== Data supplied ==
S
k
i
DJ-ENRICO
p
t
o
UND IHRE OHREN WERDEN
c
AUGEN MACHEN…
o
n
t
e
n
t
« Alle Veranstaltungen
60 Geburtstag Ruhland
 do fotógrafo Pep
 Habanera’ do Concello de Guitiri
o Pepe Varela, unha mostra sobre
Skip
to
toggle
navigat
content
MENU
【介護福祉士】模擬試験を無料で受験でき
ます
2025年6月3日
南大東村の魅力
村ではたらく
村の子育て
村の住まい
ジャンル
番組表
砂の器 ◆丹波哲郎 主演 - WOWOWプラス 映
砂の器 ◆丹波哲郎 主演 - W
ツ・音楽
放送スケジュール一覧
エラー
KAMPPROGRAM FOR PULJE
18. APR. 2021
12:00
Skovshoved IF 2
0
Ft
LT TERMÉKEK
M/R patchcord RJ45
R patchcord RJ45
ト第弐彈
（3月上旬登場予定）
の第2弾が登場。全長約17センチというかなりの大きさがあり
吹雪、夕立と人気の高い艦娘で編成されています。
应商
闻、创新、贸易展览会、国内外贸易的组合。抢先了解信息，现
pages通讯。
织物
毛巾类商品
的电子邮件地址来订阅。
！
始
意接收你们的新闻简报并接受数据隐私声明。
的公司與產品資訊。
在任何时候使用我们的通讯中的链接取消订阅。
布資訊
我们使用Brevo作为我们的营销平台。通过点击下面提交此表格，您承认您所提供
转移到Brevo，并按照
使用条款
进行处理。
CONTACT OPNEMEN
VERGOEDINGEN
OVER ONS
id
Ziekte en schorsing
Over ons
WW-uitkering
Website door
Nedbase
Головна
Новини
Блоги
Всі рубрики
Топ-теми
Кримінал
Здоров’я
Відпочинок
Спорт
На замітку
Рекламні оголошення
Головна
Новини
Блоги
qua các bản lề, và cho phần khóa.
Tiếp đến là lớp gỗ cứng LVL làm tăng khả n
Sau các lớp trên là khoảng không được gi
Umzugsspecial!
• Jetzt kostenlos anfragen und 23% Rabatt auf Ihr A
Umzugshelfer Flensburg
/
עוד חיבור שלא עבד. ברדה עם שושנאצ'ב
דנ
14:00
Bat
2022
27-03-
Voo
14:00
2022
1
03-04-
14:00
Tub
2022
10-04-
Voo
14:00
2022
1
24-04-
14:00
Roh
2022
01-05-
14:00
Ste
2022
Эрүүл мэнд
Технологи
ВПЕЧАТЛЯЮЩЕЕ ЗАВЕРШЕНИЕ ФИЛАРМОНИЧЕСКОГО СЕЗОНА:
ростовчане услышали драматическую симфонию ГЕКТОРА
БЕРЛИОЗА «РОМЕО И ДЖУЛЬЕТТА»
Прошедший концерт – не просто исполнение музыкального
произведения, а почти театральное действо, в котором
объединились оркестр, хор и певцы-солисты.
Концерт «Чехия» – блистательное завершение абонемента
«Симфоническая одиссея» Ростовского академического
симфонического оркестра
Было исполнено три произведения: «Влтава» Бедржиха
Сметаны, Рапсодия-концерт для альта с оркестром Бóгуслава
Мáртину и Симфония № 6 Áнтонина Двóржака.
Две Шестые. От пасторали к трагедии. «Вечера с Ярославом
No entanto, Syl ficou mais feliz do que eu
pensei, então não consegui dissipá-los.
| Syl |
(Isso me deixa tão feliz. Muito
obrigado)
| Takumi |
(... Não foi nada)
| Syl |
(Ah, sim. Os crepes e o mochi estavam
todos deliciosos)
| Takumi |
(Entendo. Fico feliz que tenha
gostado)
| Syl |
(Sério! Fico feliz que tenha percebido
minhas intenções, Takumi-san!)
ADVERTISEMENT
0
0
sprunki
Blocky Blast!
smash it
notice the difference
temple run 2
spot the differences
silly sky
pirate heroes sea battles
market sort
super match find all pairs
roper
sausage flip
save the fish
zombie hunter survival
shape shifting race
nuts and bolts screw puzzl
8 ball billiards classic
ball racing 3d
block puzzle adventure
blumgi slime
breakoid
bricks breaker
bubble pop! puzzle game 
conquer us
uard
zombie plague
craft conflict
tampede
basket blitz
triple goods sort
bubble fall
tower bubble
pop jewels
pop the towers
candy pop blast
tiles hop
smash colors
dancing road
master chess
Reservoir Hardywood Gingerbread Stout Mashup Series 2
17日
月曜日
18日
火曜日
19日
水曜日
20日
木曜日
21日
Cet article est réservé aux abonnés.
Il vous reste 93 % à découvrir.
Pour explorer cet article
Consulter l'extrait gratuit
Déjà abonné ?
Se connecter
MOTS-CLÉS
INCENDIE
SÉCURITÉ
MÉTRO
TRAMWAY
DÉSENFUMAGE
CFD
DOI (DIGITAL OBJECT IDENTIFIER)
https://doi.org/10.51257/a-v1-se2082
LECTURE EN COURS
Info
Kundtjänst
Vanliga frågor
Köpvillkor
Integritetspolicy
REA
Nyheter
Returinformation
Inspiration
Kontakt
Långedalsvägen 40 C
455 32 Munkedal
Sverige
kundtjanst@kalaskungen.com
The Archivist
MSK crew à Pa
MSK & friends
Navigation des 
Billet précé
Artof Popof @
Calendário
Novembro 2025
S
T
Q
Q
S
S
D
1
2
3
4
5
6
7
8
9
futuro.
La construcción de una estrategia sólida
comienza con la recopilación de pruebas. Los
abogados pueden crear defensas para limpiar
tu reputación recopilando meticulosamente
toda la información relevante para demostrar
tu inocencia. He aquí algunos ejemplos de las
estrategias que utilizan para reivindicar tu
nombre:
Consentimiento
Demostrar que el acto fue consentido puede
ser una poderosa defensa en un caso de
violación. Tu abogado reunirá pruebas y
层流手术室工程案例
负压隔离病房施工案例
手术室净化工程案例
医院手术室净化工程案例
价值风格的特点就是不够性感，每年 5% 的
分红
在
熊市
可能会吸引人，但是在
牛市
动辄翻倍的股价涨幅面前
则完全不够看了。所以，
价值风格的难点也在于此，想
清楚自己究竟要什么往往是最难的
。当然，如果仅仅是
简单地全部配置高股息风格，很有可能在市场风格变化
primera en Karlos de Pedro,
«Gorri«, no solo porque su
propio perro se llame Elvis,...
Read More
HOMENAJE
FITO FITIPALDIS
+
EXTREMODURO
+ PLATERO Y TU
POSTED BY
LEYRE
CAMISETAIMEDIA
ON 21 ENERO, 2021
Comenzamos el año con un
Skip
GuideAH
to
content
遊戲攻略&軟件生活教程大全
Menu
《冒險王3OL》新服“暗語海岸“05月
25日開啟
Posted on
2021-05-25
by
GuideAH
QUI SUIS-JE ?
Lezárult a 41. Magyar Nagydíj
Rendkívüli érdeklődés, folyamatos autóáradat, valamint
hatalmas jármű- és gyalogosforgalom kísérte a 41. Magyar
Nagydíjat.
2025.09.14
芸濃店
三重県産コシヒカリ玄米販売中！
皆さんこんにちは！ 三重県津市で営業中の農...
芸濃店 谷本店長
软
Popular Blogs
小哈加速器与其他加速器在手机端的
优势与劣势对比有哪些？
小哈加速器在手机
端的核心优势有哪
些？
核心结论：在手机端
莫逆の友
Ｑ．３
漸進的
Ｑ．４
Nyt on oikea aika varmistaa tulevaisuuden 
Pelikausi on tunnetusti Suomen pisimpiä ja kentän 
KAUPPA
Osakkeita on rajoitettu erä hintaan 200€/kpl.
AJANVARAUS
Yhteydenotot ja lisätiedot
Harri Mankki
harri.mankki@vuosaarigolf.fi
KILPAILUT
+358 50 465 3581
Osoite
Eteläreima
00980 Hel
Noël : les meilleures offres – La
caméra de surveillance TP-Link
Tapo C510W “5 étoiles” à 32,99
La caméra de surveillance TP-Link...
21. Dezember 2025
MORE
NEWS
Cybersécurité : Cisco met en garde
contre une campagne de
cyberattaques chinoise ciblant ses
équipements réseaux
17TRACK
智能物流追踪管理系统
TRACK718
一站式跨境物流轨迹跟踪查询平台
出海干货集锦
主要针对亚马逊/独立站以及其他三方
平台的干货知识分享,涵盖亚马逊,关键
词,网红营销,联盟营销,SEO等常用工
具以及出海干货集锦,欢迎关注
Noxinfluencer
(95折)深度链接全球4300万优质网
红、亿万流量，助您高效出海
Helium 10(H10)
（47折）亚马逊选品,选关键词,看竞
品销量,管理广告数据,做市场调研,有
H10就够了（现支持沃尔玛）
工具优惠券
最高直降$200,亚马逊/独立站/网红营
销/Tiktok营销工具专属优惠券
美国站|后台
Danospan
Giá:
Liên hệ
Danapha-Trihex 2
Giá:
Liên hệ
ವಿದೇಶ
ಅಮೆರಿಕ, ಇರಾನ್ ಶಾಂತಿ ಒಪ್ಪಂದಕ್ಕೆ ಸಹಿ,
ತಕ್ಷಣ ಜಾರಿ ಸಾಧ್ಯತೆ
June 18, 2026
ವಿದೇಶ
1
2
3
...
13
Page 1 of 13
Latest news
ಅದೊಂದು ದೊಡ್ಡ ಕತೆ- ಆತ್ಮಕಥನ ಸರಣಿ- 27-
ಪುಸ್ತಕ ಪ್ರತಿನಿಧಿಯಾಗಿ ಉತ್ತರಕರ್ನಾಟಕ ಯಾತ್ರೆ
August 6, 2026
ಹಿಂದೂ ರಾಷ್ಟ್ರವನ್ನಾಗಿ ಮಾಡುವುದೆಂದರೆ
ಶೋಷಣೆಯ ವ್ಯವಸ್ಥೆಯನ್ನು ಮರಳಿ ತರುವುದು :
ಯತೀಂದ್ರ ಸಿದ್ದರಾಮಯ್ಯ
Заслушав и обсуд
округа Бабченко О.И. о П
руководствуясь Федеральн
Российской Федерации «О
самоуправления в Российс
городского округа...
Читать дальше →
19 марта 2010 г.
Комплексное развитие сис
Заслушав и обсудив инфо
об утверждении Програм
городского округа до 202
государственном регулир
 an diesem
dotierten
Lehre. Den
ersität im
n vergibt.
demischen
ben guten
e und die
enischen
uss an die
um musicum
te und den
===
## [What the task requires]
Update the entries starting at the beginning and ending at the line containing "LT TERMÉKEK": write those lines out again with "PULJE" changed to "GRUPPE" and everything else left as it is.

## [Task output]
S
k
i
DJ-ENRICO
p
t
o
UND IHRE OHREN WERDEN
c
AUGEN MACHEN…
o
n
t
e
n
t
« Alle Veranstaltungen
60 Geburtstag Ruhland
 do fotógrafo Pep
 Habanera’ do Concello de Guitiri
o Pepe Varela, unha mostra sobre
Skip
to
toggle
navigat
content
MENU
【介護福祉士】模擬試験を無料で受験でき
ます
2025年6月3日
南大東村の魅力
村ではたらく
村の子育て
村の住まい
ジャンル
番組表
砂の器 ◆丹波哲郎 主演 - WOWOWプラス 映
砂の器 ◆丹波哲郎 主演 - W
ツ・音楽
放送スケジュール一覧
エラー
KAMPPROGRAM FOR GRUPPE
18. APR. 2021
12:00
Skovshoved IF 2
0
Ft
LT TERMÉKEK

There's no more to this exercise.